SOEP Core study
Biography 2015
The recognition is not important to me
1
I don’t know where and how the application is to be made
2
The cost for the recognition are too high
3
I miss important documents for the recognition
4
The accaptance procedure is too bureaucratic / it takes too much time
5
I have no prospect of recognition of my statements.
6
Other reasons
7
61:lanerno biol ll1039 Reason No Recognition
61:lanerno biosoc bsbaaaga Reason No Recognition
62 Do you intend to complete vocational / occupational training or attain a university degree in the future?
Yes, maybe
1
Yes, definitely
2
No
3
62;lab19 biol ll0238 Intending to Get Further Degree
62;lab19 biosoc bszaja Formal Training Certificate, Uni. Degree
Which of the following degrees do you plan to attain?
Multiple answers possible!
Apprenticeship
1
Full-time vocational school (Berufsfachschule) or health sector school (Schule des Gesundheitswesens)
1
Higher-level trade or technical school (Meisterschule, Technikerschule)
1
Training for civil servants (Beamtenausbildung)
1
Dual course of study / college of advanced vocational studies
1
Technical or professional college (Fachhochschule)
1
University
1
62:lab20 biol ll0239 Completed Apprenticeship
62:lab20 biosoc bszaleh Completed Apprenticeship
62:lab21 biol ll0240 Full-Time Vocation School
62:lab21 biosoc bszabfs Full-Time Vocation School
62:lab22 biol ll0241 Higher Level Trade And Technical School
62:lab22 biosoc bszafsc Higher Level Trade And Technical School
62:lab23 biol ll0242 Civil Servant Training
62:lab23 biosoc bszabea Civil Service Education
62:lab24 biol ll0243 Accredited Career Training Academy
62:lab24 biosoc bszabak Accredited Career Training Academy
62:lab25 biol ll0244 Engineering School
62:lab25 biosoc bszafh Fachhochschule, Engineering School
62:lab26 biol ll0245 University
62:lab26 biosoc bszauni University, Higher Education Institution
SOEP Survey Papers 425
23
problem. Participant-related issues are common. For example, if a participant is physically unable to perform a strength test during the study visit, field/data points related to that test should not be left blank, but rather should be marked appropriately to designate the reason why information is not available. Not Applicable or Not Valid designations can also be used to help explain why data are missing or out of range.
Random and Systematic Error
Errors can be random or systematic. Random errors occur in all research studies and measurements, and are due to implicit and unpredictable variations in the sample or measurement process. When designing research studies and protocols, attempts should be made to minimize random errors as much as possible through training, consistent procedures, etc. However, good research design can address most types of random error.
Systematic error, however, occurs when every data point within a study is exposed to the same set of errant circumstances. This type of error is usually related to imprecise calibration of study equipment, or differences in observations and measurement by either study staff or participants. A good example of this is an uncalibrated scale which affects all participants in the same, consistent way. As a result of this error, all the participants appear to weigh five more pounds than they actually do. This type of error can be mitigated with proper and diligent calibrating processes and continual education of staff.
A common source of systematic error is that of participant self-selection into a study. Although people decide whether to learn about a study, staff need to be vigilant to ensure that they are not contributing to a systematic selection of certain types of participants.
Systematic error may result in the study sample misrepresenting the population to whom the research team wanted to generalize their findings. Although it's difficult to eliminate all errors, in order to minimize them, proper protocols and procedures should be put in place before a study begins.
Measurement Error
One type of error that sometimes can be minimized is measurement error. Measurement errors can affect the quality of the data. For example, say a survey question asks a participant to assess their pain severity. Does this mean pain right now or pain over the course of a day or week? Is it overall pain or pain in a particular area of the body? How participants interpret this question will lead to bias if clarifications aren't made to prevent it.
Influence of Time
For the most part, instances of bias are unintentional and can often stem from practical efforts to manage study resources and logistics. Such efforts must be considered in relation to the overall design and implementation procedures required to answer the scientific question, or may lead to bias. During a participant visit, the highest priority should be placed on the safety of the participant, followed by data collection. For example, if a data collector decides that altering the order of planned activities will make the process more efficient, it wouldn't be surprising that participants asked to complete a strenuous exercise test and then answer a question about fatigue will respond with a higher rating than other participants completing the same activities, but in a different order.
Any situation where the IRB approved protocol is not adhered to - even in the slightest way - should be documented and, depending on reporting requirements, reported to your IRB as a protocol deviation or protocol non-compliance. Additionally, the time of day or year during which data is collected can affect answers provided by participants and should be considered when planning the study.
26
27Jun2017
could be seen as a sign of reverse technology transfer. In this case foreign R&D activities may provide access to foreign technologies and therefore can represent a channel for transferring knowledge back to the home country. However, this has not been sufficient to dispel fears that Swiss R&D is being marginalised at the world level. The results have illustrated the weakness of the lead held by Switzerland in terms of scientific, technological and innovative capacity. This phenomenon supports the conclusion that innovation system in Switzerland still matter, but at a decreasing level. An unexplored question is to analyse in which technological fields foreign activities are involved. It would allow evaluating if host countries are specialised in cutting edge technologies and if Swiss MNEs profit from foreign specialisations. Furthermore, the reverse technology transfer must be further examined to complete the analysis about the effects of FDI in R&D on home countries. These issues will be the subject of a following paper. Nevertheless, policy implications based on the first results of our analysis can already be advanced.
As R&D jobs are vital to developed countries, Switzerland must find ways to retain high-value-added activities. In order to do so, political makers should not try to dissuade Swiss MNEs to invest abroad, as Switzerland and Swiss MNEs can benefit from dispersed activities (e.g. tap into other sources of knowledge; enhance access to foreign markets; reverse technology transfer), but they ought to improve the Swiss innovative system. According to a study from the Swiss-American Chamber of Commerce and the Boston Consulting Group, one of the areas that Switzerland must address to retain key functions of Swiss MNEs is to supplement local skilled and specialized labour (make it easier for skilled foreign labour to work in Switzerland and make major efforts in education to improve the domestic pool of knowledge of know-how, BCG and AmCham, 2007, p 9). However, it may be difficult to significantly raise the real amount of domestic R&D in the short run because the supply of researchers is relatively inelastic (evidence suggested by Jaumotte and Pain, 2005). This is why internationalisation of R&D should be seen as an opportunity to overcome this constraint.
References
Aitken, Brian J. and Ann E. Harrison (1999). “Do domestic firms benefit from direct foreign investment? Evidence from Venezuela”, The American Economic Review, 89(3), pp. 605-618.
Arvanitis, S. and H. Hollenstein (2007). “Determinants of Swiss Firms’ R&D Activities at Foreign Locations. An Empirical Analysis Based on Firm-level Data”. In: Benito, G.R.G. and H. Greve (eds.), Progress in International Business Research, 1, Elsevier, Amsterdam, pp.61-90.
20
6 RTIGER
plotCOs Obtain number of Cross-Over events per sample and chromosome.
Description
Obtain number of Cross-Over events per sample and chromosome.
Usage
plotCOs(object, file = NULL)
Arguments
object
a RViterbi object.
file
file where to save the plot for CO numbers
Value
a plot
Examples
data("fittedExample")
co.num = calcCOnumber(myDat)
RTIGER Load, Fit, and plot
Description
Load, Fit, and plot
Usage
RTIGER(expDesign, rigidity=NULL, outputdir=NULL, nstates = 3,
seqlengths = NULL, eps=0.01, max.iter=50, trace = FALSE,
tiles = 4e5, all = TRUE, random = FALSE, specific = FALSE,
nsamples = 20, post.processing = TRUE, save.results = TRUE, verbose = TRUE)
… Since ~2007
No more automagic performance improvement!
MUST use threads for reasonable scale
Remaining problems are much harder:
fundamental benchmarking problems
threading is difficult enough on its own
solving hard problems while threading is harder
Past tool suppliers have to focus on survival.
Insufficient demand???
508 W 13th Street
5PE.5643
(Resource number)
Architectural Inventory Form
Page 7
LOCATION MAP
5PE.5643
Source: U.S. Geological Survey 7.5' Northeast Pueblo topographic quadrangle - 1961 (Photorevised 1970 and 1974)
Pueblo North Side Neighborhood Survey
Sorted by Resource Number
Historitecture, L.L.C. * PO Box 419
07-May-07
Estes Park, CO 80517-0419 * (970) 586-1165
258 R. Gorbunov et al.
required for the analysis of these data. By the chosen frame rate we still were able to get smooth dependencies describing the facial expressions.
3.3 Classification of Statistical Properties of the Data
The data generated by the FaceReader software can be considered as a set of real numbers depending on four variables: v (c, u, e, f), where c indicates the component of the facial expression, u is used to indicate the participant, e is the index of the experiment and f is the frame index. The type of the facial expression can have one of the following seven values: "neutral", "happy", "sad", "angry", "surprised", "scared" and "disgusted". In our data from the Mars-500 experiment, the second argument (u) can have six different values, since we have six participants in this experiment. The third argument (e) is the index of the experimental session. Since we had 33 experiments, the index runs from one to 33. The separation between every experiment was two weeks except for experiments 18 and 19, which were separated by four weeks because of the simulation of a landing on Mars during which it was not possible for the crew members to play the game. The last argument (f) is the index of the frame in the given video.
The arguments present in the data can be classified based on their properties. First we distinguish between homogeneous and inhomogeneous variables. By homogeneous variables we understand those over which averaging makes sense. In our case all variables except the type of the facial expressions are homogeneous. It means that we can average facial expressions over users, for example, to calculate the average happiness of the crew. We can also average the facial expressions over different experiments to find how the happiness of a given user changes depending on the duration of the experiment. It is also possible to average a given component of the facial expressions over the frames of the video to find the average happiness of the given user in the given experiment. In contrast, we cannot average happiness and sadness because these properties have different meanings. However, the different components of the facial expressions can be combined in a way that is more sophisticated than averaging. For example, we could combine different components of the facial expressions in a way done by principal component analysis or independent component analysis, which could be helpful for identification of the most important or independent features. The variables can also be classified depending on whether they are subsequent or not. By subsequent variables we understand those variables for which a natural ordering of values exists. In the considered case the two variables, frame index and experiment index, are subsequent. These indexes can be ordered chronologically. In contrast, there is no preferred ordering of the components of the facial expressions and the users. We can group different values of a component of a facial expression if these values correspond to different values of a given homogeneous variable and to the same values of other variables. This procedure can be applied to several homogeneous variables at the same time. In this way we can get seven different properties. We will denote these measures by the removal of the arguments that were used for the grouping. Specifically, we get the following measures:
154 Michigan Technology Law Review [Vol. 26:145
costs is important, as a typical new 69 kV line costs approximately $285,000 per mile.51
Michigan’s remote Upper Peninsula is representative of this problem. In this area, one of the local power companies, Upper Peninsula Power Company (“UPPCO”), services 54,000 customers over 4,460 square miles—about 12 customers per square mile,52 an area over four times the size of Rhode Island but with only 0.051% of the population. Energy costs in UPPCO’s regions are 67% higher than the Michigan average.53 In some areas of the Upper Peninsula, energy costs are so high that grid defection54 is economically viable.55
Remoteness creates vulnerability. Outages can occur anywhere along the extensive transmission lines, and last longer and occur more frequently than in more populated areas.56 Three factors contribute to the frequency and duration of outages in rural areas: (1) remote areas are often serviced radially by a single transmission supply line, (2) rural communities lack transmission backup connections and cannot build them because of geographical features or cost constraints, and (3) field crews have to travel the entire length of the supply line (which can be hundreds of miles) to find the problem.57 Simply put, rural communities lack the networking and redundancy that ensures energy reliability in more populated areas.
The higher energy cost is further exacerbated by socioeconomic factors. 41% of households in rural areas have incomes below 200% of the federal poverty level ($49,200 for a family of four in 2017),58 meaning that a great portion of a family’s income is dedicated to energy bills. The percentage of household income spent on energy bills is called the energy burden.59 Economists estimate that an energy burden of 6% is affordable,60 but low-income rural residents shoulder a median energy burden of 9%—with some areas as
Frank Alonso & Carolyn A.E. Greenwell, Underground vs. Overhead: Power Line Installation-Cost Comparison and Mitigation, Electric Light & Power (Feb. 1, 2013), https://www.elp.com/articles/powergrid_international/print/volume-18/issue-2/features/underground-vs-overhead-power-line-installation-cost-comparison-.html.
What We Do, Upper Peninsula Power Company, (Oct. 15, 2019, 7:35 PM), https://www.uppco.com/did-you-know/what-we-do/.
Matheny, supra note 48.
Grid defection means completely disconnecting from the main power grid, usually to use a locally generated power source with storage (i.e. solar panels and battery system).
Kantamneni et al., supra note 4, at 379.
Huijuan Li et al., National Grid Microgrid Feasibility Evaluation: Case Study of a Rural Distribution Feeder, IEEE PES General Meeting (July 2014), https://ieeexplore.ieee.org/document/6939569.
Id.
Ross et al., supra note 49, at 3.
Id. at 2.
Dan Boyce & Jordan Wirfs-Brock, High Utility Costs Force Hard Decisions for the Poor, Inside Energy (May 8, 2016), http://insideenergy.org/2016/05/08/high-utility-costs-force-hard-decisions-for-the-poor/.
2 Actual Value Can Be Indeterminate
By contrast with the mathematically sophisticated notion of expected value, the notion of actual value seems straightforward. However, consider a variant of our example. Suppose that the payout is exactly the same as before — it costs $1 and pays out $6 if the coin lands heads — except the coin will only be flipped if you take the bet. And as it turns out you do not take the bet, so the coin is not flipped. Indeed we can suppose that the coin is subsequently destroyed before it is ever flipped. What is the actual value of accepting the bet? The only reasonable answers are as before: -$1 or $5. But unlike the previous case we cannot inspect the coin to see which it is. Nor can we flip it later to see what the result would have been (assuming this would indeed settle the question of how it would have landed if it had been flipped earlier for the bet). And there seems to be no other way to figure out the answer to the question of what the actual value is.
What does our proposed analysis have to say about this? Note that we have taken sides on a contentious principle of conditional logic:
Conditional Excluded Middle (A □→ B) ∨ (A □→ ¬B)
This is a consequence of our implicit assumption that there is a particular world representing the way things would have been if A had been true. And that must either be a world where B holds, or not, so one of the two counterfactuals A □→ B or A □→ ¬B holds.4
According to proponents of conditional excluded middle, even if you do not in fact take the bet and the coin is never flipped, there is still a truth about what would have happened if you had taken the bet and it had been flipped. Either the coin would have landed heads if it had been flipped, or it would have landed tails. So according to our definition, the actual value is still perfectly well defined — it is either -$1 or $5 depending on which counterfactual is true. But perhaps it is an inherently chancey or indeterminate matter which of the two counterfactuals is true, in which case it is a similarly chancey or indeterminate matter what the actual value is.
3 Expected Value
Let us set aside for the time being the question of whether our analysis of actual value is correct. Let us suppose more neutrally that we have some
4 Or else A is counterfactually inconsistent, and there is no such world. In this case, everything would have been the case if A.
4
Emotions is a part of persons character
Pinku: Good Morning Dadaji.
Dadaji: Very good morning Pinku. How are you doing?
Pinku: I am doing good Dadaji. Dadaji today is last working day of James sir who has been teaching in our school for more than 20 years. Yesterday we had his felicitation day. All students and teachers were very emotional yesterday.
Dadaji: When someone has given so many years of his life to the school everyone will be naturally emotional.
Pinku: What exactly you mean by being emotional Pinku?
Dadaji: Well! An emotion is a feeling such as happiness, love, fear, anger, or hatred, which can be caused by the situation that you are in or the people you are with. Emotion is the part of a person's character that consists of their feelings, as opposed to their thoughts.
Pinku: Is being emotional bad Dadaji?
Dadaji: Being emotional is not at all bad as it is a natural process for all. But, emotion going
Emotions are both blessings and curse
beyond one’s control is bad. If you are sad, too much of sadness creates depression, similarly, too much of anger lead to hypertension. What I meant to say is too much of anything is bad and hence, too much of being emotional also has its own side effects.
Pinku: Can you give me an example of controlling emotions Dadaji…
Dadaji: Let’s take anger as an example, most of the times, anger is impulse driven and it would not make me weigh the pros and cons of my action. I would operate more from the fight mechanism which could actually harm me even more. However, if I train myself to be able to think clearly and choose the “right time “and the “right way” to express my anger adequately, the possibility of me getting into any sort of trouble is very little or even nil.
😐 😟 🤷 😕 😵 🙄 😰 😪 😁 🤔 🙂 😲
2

· · · · · · ·

Give only how many lines above hold "Fachhochschule".

2